Quoted passage:
+===+

Mira Frick, Professor of Economics at Princeton University, is the recipient of the 2025 Elaine Bennett Research Prize. Established in 1998, the Elaine Bennett Research Prize recognizes and honors outstanding research in any field of economics. Professor Frick will formally accept the Prize at the Business Meeting and Award Ceremony of the American Economic Association (AEA) Committee on the Status of Women in the Economics Profession (CSWEP), held during the 2026 AEA/ASSA Meeting on January 4, 2026.

Professor Frick is a microeconomic theorist who studies how economic agents acquire, process, and use information. Her work spans decision theory and the theory of learning, especially under model misspecification. The theoretical models that she has developed are able to capture important elements in real-world data and speak to ongoing empirical debates, emphasizing the empirical relevance of theory. Her research highlights the importance of dynamics in linking theoretical work to empirical evidence. Across areas, she shows that small departures from classical assumptions—once dynamics are accounted for—can dramatically change model predictions, including long-run beliefs and welfare. Her papers combine technical sophistication with powerful economic insight and have already become field-defining contributions to economic theory.

Professor Frick’s first line of research addresses important questions in decision theory. She develops models and techniques in her research to bring new ideas to important issues in economics and bridges the gap between theoretical and empirical work. Her Econometrica paper “Dynamic Random Utility” (2019), with Ryota Iijima and Tomasz Strzalecki, provides the first axiomatic characterization of dynamic random utility models, a class widely used in empirical work to capture stochastic choice and persistent heterogeneity. The paper identifies precisely which patterns of history dependence are consistent with maximizing a sequence of random utility functions and delivers deep insights for identification. Most strikingly, it shows that common empirical specifications, such as dynamic logit models, are incompatible with Bayesian rationality unless they satisfy highly restrictive conditions. In “Dual-Self Representations of Ambiguity Preferences” (Econometrica 2022), Professor Frick and coauthors Madhav Chandrasekher, Ryota Iijima, and Yves Le Yaouanq provide a valuable advance on the ambiguity literature by recasting a previous set of preferences in a more tractable and interpretable way. They introduce a transparent “optimist–pessimist” representation of a broad class of ambiguity preferences, enabling richer empirical and dynamic applications and capturing both ambiguity aversion and ambiguity seeking consistent with empirical behavior.

+===+

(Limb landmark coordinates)
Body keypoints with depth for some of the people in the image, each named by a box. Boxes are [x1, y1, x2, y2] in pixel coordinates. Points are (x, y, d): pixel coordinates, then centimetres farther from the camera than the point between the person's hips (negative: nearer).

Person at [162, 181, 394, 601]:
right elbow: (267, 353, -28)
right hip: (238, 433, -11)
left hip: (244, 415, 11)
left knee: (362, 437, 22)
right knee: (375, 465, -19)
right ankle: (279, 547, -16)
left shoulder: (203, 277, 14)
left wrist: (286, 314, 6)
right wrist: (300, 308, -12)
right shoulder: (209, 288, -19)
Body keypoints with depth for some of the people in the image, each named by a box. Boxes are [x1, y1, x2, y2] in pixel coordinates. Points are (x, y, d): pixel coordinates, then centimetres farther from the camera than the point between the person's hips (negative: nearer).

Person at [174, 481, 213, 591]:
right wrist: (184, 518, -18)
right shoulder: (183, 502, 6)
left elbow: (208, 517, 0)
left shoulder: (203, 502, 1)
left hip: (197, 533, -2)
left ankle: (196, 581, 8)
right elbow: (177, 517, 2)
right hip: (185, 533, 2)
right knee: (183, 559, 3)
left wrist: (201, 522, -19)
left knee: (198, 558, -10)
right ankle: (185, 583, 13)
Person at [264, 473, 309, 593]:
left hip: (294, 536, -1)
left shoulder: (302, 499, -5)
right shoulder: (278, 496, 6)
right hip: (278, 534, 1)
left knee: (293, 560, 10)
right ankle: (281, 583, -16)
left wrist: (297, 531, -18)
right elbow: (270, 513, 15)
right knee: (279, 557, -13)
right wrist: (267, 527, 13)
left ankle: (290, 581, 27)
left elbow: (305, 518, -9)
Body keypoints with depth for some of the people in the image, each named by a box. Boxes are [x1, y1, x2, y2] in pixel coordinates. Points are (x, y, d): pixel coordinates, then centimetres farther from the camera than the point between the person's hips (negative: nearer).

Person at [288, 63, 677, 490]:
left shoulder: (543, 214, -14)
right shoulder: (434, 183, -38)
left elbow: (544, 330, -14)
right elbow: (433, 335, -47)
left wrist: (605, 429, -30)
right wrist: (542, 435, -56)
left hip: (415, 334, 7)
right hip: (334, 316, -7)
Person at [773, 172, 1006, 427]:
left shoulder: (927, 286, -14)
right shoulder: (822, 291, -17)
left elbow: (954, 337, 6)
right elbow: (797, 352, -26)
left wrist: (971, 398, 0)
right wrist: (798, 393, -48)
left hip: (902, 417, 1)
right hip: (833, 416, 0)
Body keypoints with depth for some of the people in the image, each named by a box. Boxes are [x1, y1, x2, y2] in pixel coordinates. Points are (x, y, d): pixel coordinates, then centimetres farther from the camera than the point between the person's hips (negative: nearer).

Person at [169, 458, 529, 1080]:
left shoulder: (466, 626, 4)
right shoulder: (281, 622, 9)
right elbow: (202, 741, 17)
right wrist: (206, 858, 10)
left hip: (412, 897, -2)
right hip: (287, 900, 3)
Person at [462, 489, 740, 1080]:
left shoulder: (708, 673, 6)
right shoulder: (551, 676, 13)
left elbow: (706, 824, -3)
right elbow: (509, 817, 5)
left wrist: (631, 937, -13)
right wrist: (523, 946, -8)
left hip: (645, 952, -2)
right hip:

+===+

Brief A:
From the announcement about Mira Frick, extract the passage starting at "Professor Frick is" and ending at "to economic theory.".
Brief B:
Answer these questions using the announcement about Mira Frick:
(i) In what year was the Elaine Bennett Research Prize established?
(ii) In which journal did "Dynamic Random Utility" appear?
(iii) What kind of representation of ambiguity preferences does "Dual-Self Representations of Ambiguity Preferences" introduce?
None of this data is needed.

Solution A:
Professor Frick is a microeconomic theorist who studies how economic agents acquire, process, and use information. Her work spans decision theory and the theory of learning, especially under model misspecification. The theoretical models that she has developed are able to capture important elements in real-world data and speak to ongoing empirical debates, emphasizing the empirical relevance of theory. Her research highlights the importance of dynamics in linking theoretical work to empirical evidence. Across areas, she shows that small departures from classical assumptions—once dynamics are accounted for—can dramatically change model predictions, including long-run beliefs and welfare. Her papers combine technical sophistication with powerful economic insight and have already become field-defining contributions to economic theory.

Solution B:
(i) 1998
(ii) Econometrica
(iii) A transparent "optimist–pessimist" representation